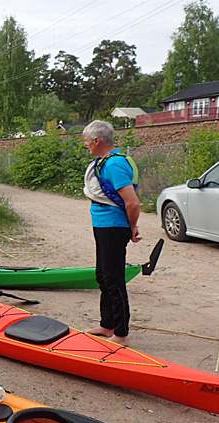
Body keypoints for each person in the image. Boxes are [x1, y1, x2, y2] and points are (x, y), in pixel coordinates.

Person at [81, 120, 142, 347]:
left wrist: (133, 228)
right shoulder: (104, 162)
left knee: (114, 279)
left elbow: (132, 202)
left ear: (97, 141)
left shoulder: (115, 165)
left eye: (87, 140)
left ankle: (121, 332)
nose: (86, 144)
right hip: (104, 225)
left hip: (114, 227)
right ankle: (107, 324)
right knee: (103, 275)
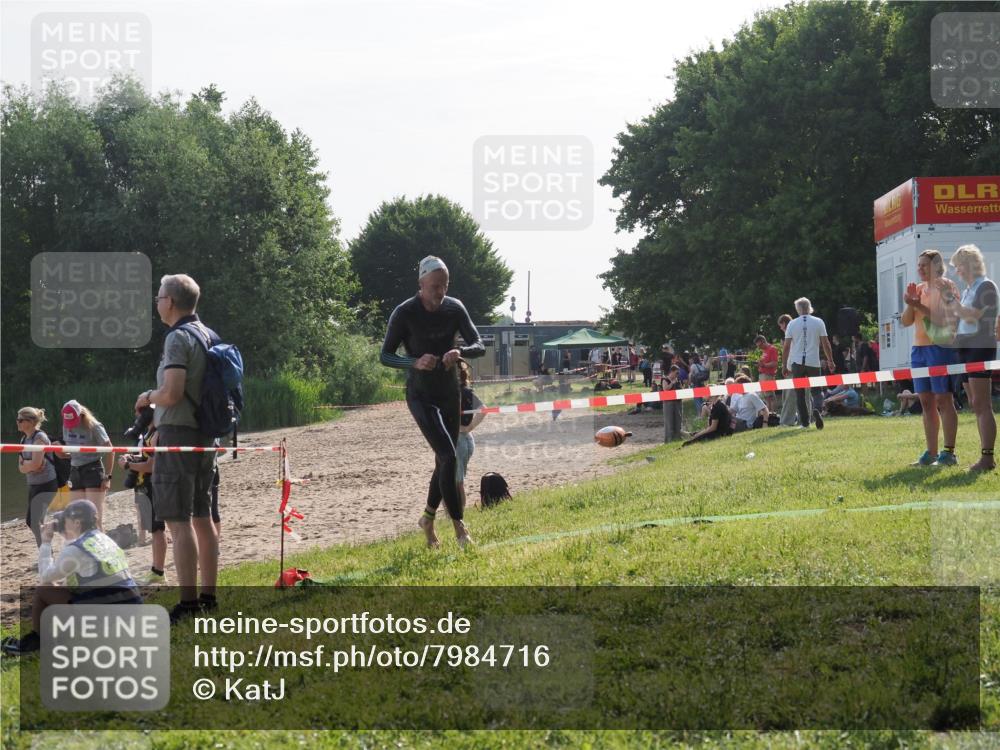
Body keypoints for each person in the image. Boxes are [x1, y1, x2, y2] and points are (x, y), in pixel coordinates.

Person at [381, 256, 484, 549]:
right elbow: (385, 355)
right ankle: (460, 528)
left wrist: (460, 351)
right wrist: (413, 362)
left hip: (449, 392)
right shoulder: (404, 313)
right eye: (435, 286)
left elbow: (479, 344)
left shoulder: (455, 307)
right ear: (421, 285)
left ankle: (427, 520)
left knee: (443, 460)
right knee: (450, 456)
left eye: (445, 285)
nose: (441, 292)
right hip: (421, 396)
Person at [135, 273, 220, 622]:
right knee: (203, 516)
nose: (156, 303)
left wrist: (147, 397)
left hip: (179, 435)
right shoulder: (209, 335)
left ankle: (187, 604)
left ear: (169, 301)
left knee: (177, 520)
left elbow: (171, 393)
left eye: (158, 297)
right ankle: (209, 597)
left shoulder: (177, 339)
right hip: (206, 437)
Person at [1, 500, 141, 656]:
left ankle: (35, 643)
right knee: (69, 587)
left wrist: (46, 542)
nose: (62, 523)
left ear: (76, 523)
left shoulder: (76, 549)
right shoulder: (104, 539)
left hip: (109, 621)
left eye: (65, 520)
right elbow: (74, 576)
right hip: (132, 615)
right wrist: (66, 535)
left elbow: (45, 575)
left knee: (44, 589)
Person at [900, 249, 961, 466]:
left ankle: (949, 453)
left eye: (924, 265)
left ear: (936, 266)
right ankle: (931, 453)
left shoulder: (947, 287)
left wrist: (917, 305)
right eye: (919, 265)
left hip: (940, 348)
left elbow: (945, 320)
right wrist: (910, 303)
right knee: (926, 401)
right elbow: (906, 322)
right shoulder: (918, 288)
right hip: (919, 350)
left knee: (943, 399)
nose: (920, 268)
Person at [949, 244, 998, 472]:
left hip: (980, 347)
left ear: (968, 265)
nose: (956, 271)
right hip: (965, 349)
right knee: (974, 404)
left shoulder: (986, 286)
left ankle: (987, 458)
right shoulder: (969, 289)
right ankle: (985, 456)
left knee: (982, 404)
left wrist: (953, 304)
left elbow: (973, 316)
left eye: (958, 266)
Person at [118, 409, 168, 585]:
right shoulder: (148, 432)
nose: (137, 415)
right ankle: (156, 570)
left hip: (153, 486)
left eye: (140, 411)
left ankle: (158, 571)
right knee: (154, 530)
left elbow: (153, 465)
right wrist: (132, 458)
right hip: (144, 486)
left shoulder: (157, 433)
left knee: (157, 529)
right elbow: (146, 457)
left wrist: (128, 465)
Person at [58, 400, 114, 530]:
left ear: (81, 414)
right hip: (74, 470)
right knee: (78, 518)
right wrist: (61, 453)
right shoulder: (66, 425)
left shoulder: (94, 426)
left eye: (73, 421)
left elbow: (111, 450)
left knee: (94, 518)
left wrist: (107, 477)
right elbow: (71, 453)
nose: (70, 425)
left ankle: (102, 549)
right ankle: (83, 549)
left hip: (92, 469)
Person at [782, 298, 835, 430]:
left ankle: (805, 423)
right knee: (817, 391)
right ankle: (817, 409)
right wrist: (830, 361)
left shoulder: (792, 324)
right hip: (813, 361)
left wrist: (783, 365)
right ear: (810, 307)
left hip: (797, 363)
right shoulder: (818, 322)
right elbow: (826, 343)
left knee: (799, 394)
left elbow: (786, 347)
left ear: (798, 309)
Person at [17, 407, 59, 547]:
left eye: (20, 420)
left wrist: (29, 465)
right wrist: (30, 465)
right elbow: (21, 467)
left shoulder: (40, 437)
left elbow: (35, 465)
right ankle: (45, 549)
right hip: (33, 484)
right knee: (34, 521)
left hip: (47, 483)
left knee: (33, 521)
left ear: (30, 422)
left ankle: (46, 551)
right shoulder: (24, 439)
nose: (17, 422)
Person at [457, 361, 486, 509]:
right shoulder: (467, 391)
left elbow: (483, 409)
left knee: (457, 482)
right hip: (468, 440)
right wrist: (470, 427)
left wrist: (468, 427)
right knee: (458, 480)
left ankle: (457, 516)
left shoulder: (454, 392)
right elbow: (483, 409)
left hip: (458, 441)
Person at [754, 335, 779, 411]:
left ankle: (772, 414)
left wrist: (763, 365)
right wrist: (760, 364)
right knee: (766, 397)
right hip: (763, 375)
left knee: (770, 396)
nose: (759, 348)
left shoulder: (772, 349)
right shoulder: (765, 350)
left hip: (768, 375)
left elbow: (775, 363)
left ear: (763, 342)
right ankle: (769, 414)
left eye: (759, 345)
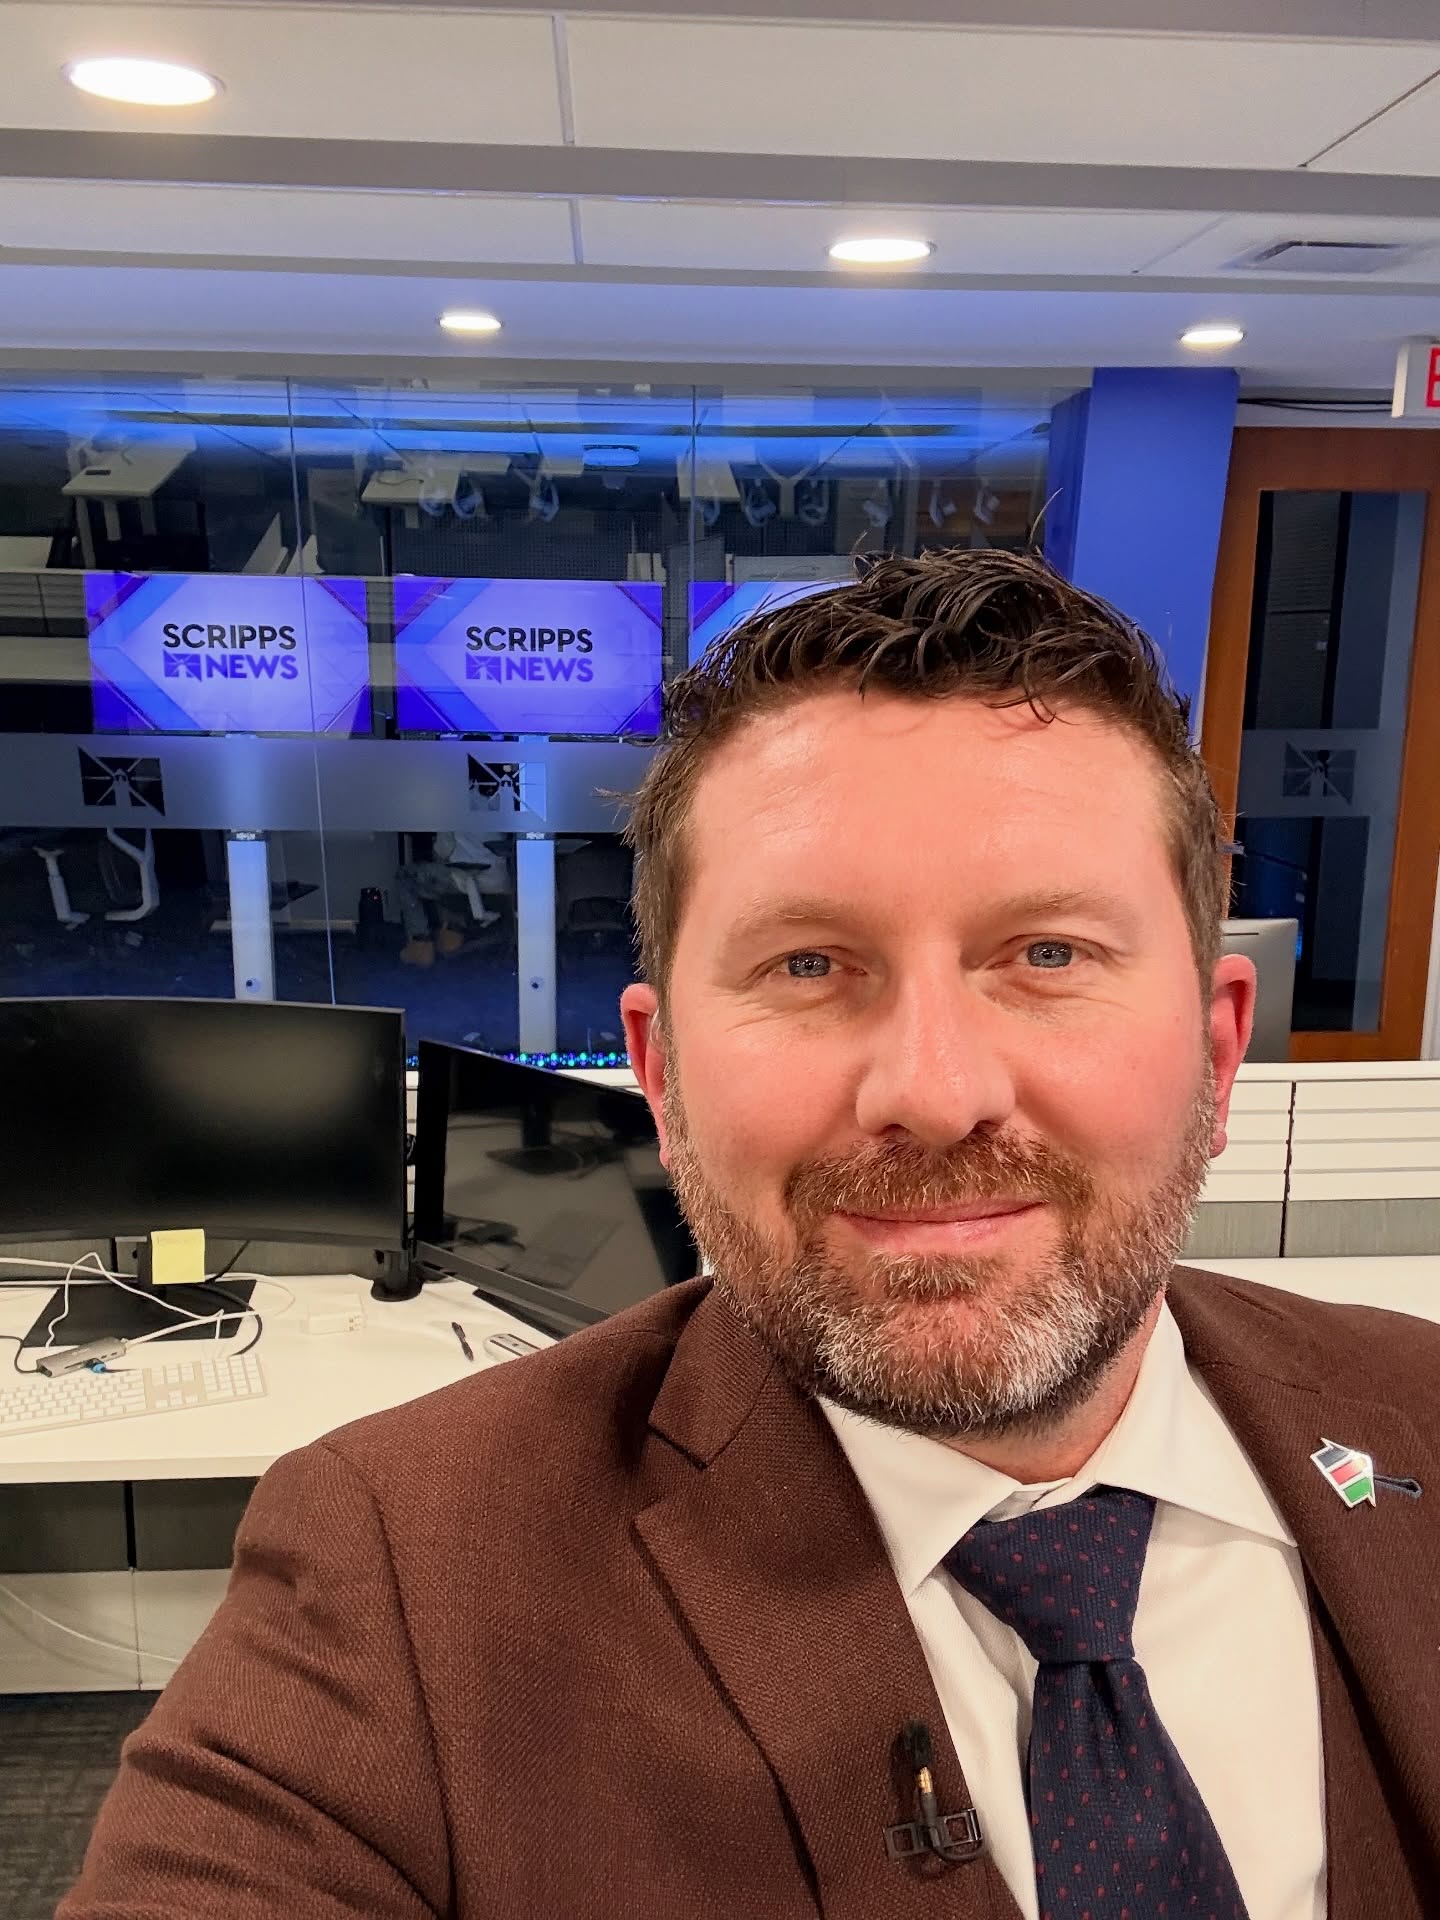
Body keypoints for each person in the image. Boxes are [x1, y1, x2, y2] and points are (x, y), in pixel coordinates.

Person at [59, 550, 1440, 1920]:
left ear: (1218, 1053)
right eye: (809, 965)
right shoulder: (401, 1577)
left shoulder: (1419, 1414)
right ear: (661, 1080)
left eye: (1049, 955)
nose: (934, 1093)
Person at [395, 830, 501, 967]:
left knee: (406, 875)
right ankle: (452, 932)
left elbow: (443, 848)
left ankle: (420, 943)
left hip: (468, 877)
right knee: (445, 873)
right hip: (500, 877)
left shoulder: (453, 815)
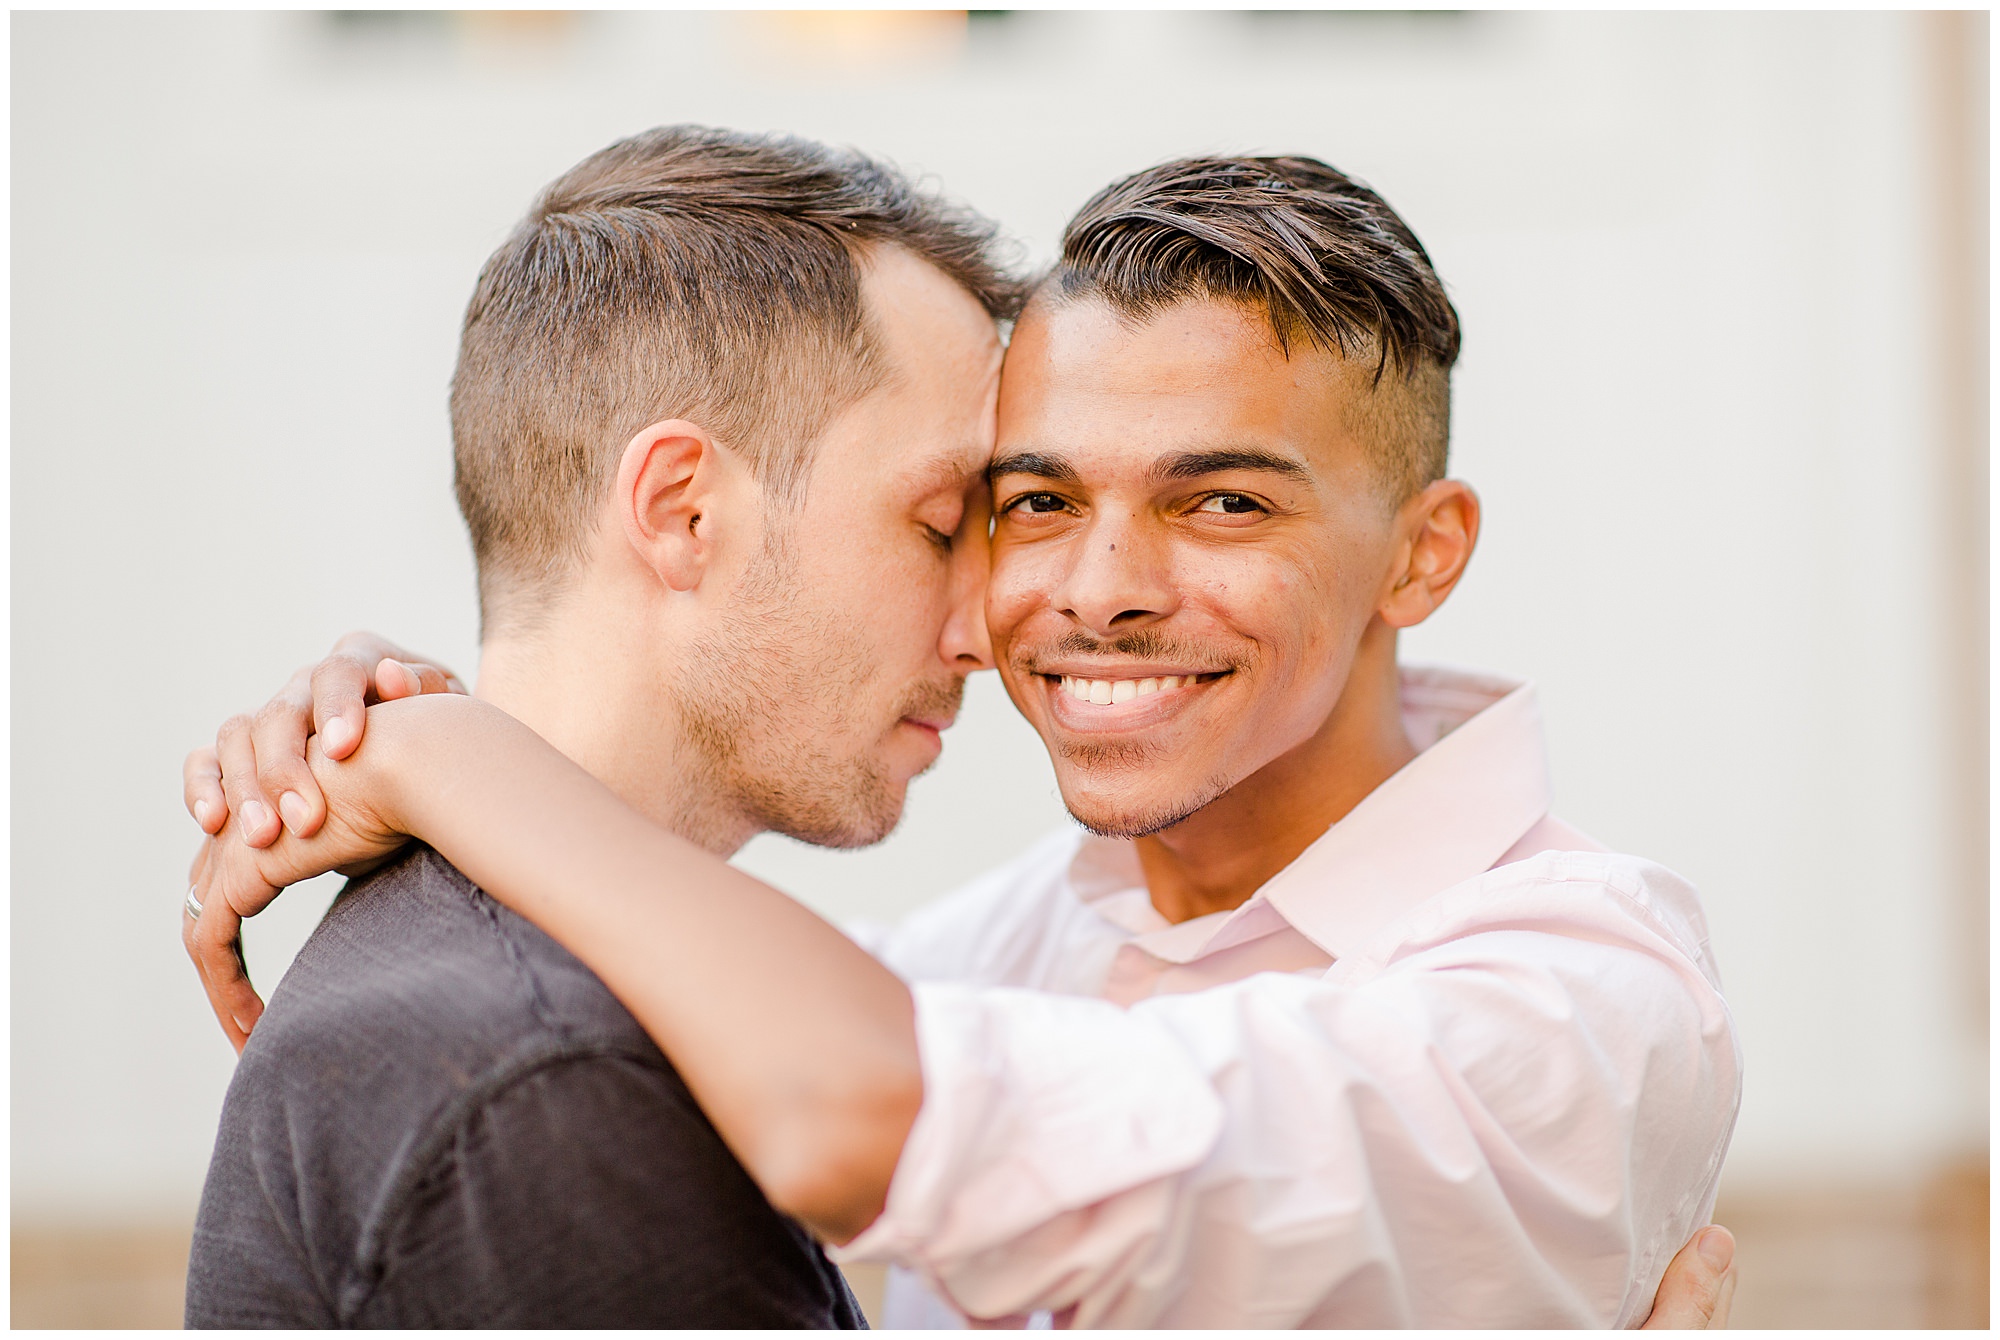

_ _ _

YOUR ASSIGNMENT →
In the material above, one part opens with the line containing "nose: (86, 144)" and closes with the line containing "right shoulder: (404, 313)". Write out that part exactly and skip its pictures.

ANSWER SECTION →
nose: (86, 144)
right hip: (104, 225)
left hip: (114, 227)
right ankle: (107, 324)
right knee: (103, 275)
Body keypoints for each person in the image. Boxes are [x1, y1, x2, y2] and points are (x, y), in pixel coordinates.

Person at [381, 256, 484, 549]:
right elbow: (385, 355)
right ankle: (460, 528)
left wrist: (460, 351)
right wrist: (413, 362)
left hip: (449, 392)
right shoulder: (404, 313)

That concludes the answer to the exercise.